Paris chefs call for end to French kitchen violence
Several top chefs, including France's TV star cook Cyril Lignac, gathered in Paris this week to denounce violence in French kitchens.
This episode in soul-searching was sparked when an assistant chef was fired in April from the prestigious restaurant, Le Pre Catelan. He had been caught burning a young recruit several times with a small, white-hot spoon.
Many of the chefs reflected on their tough starts as apprentices in great establishments, where they were forced to endure insults, slaps and even punches.
"I remember slurs from the male staff," said Adeline Grattard. "'You're hot, you should wear a see-through top,' they would tell me."
Now she runs the three-star Yam'tcha restaurant. "It used to make me so angry, and so keen to assert myself."
As an apprentice, Ms Grattard was asked to carry heavier objects than her male counterparts. It was a punishment, she said, for being a woman.
"We are getting used to a level of violence that is not acceptable," says Chef Gerard Cagna, who was spurred into writing a manifesto that calls for an end to the "trivialisation" of bullying and violence.
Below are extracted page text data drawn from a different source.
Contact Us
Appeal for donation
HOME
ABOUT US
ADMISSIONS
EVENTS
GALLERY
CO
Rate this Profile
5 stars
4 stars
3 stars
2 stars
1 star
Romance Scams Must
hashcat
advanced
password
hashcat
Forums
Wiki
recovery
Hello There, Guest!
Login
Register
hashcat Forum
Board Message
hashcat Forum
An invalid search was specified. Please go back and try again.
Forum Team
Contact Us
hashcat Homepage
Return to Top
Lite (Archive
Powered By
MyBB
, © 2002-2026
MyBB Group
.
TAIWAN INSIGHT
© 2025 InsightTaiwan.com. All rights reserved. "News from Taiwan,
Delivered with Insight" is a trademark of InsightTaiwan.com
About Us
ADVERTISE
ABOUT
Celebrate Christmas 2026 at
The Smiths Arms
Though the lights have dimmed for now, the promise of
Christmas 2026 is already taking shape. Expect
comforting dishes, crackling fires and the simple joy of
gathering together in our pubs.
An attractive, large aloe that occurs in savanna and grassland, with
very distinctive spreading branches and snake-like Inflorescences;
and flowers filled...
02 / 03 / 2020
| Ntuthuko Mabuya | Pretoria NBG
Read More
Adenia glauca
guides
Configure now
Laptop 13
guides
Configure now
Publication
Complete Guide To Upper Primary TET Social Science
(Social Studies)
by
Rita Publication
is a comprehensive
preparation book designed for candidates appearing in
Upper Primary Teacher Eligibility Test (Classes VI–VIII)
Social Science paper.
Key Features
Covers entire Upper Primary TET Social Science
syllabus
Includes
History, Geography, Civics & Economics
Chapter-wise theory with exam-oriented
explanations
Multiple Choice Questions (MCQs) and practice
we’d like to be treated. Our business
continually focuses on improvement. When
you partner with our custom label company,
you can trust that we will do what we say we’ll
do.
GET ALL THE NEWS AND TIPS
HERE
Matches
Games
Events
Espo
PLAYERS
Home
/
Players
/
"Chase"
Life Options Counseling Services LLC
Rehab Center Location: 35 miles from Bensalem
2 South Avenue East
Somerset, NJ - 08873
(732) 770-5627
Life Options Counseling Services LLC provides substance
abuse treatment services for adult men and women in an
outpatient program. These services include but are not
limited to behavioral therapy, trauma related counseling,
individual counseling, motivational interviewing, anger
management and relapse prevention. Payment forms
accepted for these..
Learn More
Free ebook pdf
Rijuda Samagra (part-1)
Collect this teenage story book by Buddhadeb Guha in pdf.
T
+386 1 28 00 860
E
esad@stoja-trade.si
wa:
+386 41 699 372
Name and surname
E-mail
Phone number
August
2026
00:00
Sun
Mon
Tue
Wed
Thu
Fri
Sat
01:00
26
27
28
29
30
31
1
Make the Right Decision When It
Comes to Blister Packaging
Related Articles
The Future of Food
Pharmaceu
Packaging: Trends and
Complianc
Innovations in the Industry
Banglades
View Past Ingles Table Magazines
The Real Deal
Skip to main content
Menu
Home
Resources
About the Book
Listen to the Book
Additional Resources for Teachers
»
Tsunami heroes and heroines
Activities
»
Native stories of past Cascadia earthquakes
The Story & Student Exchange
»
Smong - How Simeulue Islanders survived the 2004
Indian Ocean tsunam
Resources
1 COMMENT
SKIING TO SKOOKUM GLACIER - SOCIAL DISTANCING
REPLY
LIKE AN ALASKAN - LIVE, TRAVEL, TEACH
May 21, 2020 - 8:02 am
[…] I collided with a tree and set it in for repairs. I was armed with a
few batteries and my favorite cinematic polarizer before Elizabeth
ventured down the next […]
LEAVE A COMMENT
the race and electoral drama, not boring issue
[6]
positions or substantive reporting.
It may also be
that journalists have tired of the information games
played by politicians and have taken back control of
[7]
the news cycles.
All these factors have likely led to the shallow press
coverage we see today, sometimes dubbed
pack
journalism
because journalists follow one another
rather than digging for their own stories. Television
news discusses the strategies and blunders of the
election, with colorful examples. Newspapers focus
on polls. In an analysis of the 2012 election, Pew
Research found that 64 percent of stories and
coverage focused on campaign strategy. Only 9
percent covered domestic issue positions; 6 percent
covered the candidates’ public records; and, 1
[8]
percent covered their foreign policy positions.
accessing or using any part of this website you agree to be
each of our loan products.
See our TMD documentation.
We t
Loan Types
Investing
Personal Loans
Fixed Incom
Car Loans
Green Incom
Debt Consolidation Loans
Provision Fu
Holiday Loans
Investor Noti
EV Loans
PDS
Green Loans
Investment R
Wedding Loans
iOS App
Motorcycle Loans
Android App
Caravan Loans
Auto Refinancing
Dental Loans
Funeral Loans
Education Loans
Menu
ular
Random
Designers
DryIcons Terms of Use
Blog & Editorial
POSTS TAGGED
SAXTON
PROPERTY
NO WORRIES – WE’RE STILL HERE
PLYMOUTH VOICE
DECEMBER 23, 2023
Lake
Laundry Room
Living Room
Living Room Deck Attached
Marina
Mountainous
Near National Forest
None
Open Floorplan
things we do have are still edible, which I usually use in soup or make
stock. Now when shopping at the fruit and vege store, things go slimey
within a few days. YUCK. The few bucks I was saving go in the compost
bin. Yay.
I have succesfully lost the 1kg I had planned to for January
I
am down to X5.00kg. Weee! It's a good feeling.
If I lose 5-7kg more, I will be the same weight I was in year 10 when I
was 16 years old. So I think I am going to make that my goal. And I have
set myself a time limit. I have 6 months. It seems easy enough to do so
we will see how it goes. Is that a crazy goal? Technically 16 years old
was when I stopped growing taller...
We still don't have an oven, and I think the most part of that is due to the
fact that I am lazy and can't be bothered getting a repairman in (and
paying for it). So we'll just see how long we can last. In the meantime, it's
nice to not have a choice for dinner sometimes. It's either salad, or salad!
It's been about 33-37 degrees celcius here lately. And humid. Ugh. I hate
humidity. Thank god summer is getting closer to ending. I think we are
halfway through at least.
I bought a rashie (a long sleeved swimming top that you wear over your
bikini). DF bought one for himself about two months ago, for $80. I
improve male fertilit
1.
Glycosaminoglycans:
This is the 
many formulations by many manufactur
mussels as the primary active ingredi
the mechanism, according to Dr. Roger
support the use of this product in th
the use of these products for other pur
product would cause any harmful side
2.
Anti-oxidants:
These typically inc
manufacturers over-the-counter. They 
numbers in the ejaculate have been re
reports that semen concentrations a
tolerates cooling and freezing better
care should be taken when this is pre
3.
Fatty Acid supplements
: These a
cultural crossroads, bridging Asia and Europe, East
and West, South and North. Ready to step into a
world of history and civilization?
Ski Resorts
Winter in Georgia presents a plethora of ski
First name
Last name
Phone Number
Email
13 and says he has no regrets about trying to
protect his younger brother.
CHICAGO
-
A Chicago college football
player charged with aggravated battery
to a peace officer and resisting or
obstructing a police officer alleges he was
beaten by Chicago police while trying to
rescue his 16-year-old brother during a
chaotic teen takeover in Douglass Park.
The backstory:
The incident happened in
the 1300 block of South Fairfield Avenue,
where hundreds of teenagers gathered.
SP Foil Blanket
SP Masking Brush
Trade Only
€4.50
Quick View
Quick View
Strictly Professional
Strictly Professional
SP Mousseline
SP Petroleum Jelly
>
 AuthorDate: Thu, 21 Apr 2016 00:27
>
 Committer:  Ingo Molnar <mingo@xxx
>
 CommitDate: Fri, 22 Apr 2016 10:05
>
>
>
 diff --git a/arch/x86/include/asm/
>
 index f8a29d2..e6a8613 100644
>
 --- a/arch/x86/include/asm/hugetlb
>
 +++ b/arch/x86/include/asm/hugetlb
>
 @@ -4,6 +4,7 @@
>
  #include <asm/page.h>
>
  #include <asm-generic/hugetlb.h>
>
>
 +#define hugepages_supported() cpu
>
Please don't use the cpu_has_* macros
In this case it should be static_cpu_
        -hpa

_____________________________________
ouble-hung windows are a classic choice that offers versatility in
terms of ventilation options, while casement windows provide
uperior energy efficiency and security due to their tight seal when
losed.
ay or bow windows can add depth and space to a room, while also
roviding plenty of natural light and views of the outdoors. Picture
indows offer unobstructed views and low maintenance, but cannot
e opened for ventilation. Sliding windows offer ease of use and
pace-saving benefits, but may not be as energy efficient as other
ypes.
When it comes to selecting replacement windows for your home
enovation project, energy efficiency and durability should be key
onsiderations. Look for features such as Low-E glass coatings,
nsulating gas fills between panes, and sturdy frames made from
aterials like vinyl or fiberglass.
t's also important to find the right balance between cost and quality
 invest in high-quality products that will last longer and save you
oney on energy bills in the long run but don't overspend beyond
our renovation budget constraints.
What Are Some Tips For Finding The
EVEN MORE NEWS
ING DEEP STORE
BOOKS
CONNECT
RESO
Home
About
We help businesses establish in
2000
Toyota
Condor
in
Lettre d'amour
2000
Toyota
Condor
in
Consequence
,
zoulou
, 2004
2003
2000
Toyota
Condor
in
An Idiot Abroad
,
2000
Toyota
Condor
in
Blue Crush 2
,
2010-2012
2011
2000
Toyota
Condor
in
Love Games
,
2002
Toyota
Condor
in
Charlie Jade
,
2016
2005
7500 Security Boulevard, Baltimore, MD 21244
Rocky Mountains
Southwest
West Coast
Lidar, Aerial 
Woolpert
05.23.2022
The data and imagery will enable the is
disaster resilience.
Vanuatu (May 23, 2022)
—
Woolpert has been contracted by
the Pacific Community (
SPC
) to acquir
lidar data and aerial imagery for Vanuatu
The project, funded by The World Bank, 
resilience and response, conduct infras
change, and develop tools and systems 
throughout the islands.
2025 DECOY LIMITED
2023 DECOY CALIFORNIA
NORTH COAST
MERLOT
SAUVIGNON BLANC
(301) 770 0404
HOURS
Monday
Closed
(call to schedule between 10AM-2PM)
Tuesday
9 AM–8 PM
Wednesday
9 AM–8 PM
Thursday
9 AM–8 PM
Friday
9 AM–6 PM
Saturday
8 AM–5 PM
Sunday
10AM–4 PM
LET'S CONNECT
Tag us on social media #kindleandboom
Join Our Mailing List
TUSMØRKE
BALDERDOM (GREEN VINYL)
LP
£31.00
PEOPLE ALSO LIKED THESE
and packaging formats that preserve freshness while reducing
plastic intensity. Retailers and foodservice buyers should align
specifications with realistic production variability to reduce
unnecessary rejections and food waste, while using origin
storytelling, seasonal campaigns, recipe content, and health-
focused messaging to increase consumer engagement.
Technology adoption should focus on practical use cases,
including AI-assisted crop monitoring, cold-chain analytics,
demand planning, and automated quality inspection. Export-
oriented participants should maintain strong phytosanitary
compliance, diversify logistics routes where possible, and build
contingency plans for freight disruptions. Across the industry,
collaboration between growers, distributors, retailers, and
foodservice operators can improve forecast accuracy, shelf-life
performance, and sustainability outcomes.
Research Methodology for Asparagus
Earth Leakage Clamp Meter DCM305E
"It starts innocently with small blows, a hand here, or a slap with a spatula there."
Chefs, however, admit it is difficult to tell when rough camaraderie crosses the line and becomes abuse.
"You really do have to raise your voice in the kitchen, says Christian Etchebest, who runs La Cantine du Troquet Dupleix. "How else are you going to control a team of 25 young men who left school aged 14?"
"People have to stop believing what they see on TV cooking shows. It's hard and there's a lot of pressure when you join a two- or three-star restaurant," he said.
At their meeting in Paris, the assembled chefs agreed to look for new ways to reduce tensions in the kitchen.
"When I moved to the US, I used to shout all the time at my employees, I ended up in court," says Ludovic Lefebvre, owner of the Trois Mecs in Los Angeles.
"It's different over there. You talk more openly, you resolve your problems together."
Mr Cagna remembers the physical abuse he suffered as a young apprentice chef and hopes to distribute his anti-bullying manifesto more widely, to convince chefs to think about violence in their own kitchens.
He has already attracted significant backing, notably from the head chef at the Elysee Palace, Guillaume Gomez.
As for the young apprentice burned at Pre Catelan, the restaurant says the assistant chef that abused him lost his job and the group behind this week's meeting of top chefs says the era of silence is over.